**DIE AUFGABE**
Schreibe eine Fortsetzung des Textes über den Pinselkauf, die direkt an seinen letzten Satz anschließt.

**DOKUMENTTEXT**
***
Wie schreibt Rilke in seinem Gedicht der Panther: „Sein Blick ist vom Vorübergehen der Stäbe so müde geworden, dass ihn nichts mehr hält. Ihm ist, als ob es tausend Stäbe gäbe und hinter
tausend Stäben keine Welt…“.
Diese Bilder schwemmten mein Bewusstsein, als ich vor den Pinseln stand. Wahrscheinlich sah ich selbst aus wie ein trauriges Eichhörnchen. Ich spürte, wie dieser Mann plötzlich, wie ich,
Mitgefühl mit den Tieren bekam. Unser Gespräch führte dazu, dass er nachforschen wollte, wie die Tiere lebten und ob es Alternativen gibt. Ich kaufte den Eichhörnchenhaarpinsel nicht. Ich
entschied mich für einen anderen aus Kunstfasern. Auch das war keine leichte Entscheidung, denn dabei handelt es sich um Plastik. Ein Material, das ich als schwierig für die Welt sehe.
***
Eine Folge von Datensätzen:

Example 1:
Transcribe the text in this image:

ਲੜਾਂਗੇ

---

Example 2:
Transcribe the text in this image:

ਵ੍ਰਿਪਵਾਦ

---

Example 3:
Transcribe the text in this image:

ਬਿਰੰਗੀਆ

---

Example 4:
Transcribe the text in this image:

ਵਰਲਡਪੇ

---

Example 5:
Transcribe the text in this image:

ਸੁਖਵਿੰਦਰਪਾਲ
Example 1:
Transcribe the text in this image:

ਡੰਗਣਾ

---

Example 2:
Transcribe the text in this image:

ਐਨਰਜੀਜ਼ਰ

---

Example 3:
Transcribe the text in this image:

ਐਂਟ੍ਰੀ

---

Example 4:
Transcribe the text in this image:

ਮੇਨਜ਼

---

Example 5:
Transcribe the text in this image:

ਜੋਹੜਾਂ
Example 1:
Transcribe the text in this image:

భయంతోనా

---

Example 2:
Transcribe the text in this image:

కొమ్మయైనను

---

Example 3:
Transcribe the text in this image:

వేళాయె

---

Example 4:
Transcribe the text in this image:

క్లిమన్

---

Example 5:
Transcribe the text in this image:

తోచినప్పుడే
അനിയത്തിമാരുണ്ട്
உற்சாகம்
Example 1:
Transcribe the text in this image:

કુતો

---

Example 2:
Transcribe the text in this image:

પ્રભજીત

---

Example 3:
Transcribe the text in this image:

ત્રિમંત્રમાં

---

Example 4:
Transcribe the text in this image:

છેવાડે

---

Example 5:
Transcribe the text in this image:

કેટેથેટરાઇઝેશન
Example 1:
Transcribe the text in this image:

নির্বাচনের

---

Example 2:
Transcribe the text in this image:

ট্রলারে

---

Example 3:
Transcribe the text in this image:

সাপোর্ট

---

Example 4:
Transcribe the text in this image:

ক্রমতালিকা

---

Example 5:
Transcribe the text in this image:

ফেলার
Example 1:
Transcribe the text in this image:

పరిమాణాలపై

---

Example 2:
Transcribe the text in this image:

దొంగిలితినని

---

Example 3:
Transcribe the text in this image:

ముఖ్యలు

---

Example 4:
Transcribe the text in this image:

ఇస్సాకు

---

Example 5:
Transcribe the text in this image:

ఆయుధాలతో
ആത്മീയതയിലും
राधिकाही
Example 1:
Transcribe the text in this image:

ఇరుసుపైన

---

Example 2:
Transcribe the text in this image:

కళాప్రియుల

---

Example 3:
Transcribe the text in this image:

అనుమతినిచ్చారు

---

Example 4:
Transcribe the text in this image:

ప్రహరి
***
**LÖSUNG DER ÜBUNG**
Doch die Vorstellung, dass Tiere wegen einem Bild, das ich malen möchte, gequält werden, ließ mir keine Wahl. So ist dieses Forschen, das Thematisieren, Sprechen und Bewusstmachen immer
wieder ein Wachmachen für mich - und Menschen, denen ich begegne. Es gibt so viele andere Möglichkeiten. Das Leid der Tiere ist unfassbar groß hier auf unserer Welt. Wir sollten uns
gegenseitig ermutigen und begeistern, dies zu ändern.
Jedes Tier – ob groß oder klein – wird dankbar sein über unser Mitgefühl. Unser Umdenken. Das werden wir spüren – nicht nur die Eichhörnchen werden immer öfter freudig
grüßen…
Ein paar Lesetipps von mir:
Corine Pellucon: Manifest für die Tiere (C.H. Beck München)
Anonymous for the Voiceless https://www.anonymousforthevoiceless.org/
Rainer Maria Rilke: Der Panther (Neue Gedichte, Leipzig 1907)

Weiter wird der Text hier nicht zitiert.